■ DIRECTIVE ■
Copy out word for word the lines beginning at the one that contains "OneCup AI Business Product" and ending after the one that contains "Quick Actions", leaving out the pictures.
★ ★ ★ ★
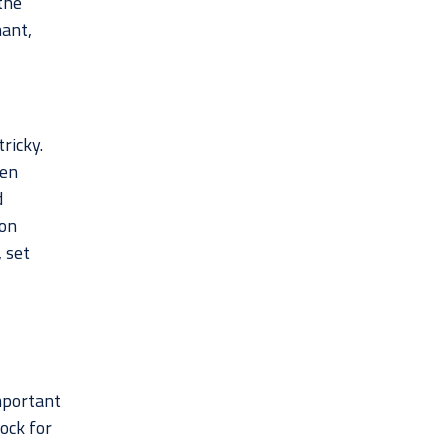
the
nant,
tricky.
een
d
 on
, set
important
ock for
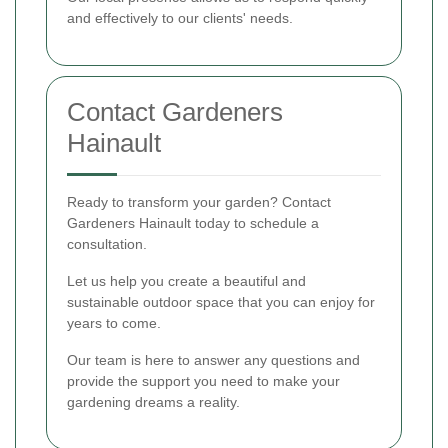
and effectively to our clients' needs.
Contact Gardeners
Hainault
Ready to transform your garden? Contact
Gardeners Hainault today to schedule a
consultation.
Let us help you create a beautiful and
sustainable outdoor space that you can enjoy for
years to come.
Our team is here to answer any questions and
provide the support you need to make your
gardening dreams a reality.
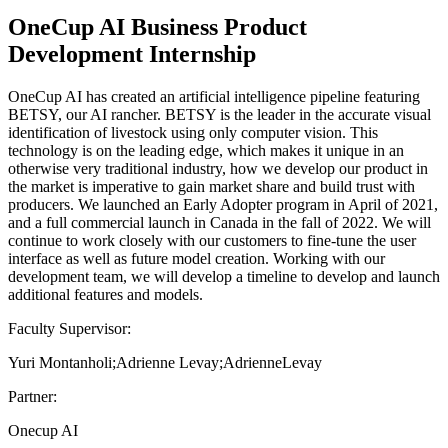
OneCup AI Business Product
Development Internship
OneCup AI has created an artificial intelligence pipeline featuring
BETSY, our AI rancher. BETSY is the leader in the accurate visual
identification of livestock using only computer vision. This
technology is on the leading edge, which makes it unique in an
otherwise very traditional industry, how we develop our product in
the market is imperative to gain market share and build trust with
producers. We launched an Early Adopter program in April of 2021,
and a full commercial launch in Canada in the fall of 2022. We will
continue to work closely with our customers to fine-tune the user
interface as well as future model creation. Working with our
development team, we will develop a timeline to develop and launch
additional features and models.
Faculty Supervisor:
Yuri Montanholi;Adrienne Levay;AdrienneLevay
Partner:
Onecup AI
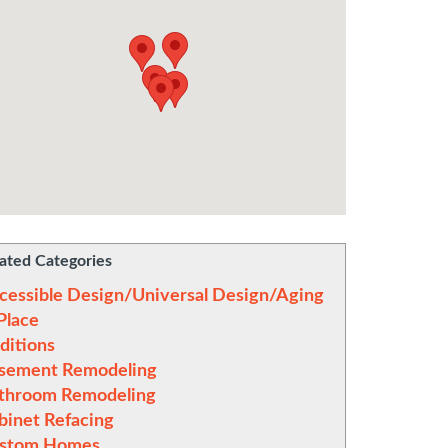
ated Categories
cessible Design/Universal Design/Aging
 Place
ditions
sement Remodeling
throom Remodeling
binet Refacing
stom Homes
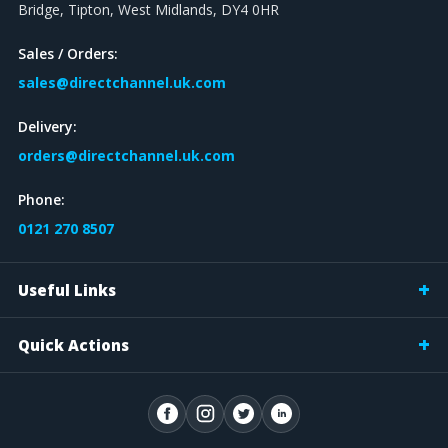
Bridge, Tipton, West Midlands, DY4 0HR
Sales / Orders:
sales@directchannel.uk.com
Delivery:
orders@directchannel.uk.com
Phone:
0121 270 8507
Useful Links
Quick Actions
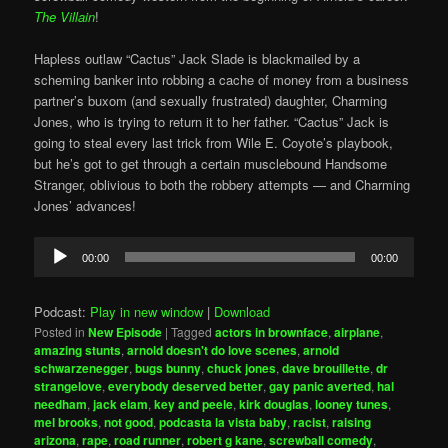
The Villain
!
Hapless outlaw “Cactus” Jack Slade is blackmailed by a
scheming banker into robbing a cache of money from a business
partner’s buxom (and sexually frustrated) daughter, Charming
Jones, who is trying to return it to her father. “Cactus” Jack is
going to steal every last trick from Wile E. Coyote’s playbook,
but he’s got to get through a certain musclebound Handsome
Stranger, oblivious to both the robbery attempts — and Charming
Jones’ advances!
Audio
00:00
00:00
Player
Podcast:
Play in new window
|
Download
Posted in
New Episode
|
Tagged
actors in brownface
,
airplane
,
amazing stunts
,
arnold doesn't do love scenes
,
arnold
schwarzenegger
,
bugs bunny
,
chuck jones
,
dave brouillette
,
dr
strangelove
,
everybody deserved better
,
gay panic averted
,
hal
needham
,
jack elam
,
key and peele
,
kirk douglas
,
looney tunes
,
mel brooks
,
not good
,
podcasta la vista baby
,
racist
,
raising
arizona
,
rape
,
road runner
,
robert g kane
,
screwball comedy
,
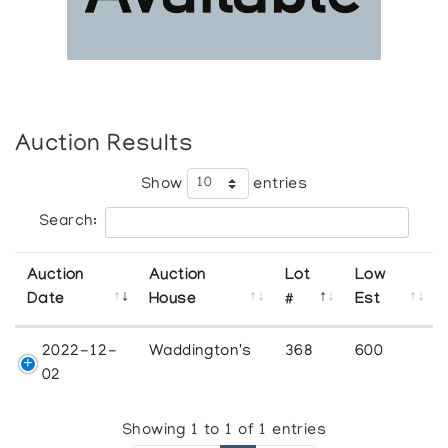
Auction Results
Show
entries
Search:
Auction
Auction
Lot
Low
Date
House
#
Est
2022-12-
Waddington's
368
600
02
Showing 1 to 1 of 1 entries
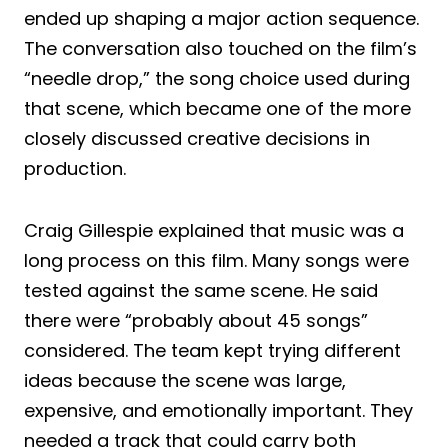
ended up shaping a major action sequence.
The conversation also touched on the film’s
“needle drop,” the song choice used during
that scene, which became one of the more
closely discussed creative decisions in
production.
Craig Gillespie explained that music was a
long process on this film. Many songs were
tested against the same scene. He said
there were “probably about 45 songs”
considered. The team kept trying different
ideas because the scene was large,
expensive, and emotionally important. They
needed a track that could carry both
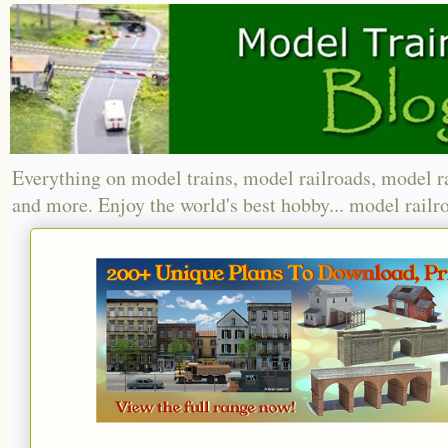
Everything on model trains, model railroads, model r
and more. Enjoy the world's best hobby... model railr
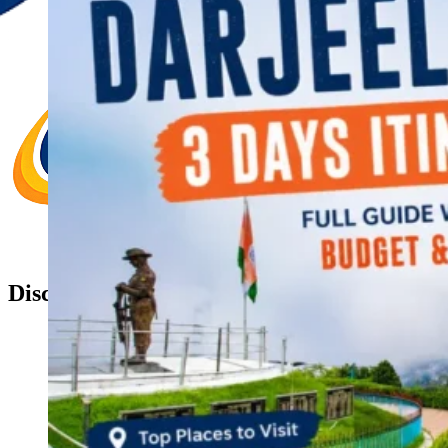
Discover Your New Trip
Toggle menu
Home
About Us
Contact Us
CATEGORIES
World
★ ★ ★ ★
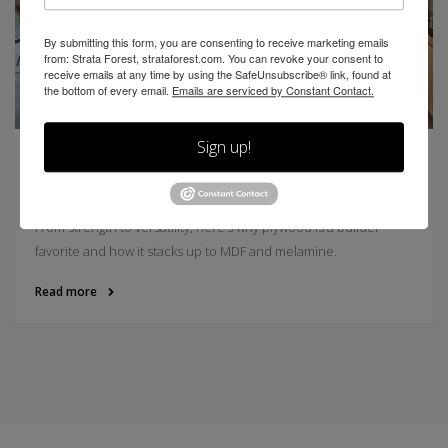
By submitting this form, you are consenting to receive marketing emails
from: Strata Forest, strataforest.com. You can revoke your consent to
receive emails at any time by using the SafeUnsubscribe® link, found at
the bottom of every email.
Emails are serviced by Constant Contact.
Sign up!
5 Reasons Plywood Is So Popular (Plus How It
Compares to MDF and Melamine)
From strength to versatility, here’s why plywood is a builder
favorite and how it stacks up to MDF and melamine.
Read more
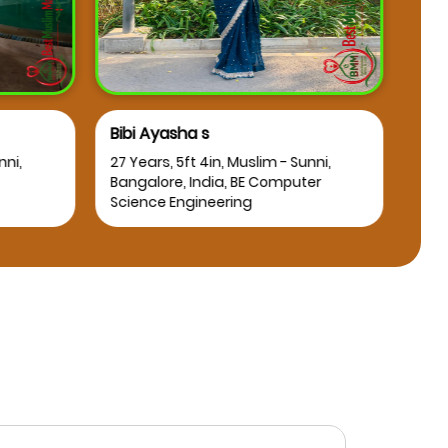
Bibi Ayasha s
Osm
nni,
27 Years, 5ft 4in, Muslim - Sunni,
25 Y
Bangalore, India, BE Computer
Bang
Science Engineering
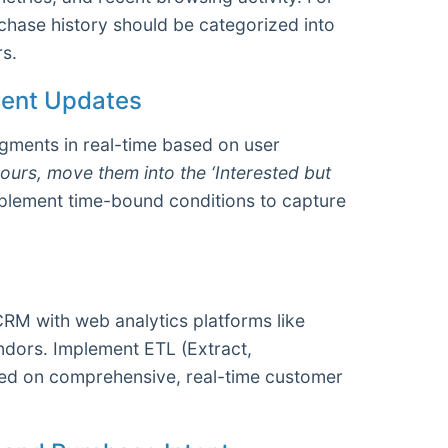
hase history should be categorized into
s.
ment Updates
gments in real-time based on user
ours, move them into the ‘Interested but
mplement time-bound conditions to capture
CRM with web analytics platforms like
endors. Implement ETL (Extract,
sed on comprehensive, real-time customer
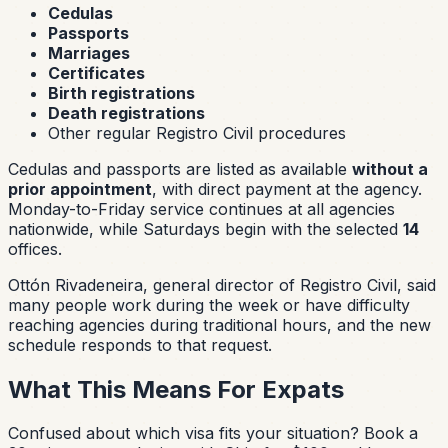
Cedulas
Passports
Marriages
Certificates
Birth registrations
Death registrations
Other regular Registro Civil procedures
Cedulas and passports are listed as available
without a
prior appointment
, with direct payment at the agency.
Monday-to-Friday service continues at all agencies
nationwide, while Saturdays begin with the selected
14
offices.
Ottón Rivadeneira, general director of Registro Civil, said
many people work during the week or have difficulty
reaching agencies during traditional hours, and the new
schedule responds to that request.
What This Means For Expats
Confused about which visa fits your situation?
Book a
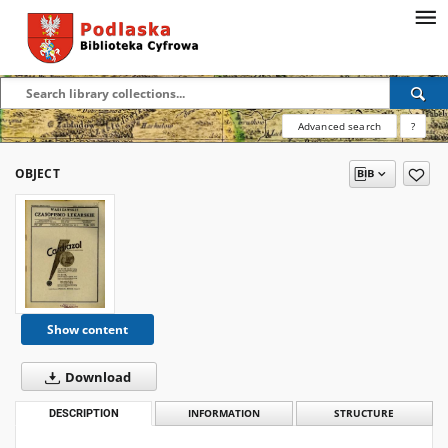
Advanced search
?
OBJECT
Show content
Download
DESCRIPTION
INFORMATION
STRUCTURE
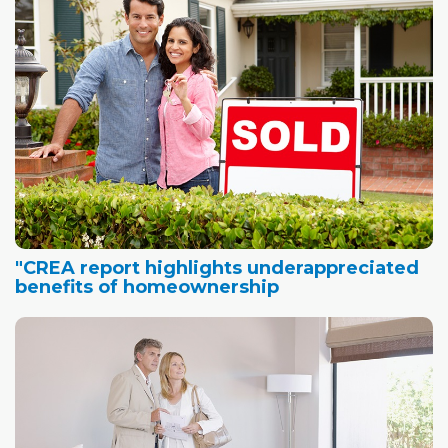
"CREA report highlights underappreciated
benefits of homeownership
★ ★ ★ ★
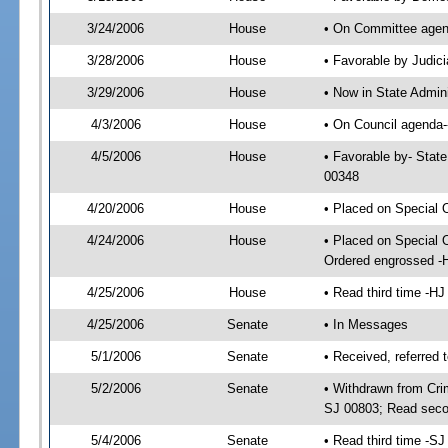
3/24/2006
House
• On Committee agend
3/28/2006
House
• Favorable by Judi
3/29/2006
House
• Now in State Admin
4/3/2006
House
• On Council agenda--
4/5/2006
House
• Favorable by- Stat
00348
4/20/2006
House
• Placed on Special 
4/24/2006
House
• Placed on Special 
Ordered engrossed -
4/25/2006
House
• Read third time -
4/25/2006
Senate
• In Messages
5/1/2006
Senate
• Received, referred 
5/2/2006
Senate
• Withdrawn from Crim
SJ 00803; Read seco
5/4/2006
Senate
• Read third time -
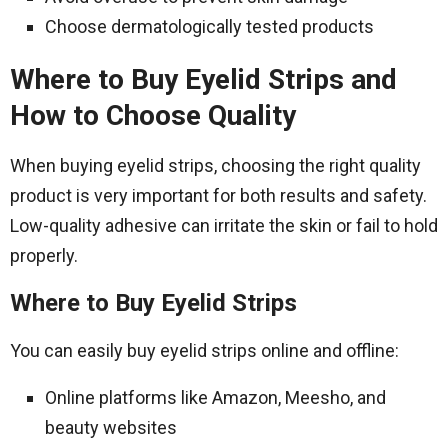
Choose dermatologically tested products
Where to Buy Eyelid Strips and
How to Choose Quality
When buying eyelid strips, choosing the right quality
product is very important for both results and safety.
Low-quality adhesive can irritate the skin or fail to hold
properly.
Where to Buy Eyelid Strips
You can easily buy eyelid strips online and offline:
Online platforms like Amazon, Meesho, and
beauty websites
★ ★ ★ ★
■ ANSWER TO THE EXERCISE ■
OneCup AI Business Product
Development Internship
OneCup AI has created an artificial intelligence pipeline featuring
BETSY, our AI rancher. BETSY is the leader in the accurate visual
identification of livestock using only computer vision. This
technology is on the leading edge, which makes it unique in an
otherwise very traditional industry, how we develop our product in
the market is imperative to gain market share and build trust with
producers. We launched an Early Adopter program in April of 2021,
and a full commercial launch in Canada in the fall of 2022. We will
continue to work closely with our customers to fine-tune the user
interface as well as future model creation. Working with our
development team, we will develop a timeline to develop and launch
additional features and models.
Faculty Supervisor:
Yuri Montanholi;Adrienne Levay;AdrienneLevay
Partner:
Onecup AI
ated Categories
cessible Design/Universal Design/Aging
 Place
ditions
sement Remodeling
throom Remodeling
binet Refacing
stom Homes
Bridge, Tipton, West Midlands, DY4 0HR
Sales / Orders:
sales@directchannel.uk.com
Delivery:
orders@directchannel.uk.com
Phone:
0121 270 8507
Useful Links
Quick Actions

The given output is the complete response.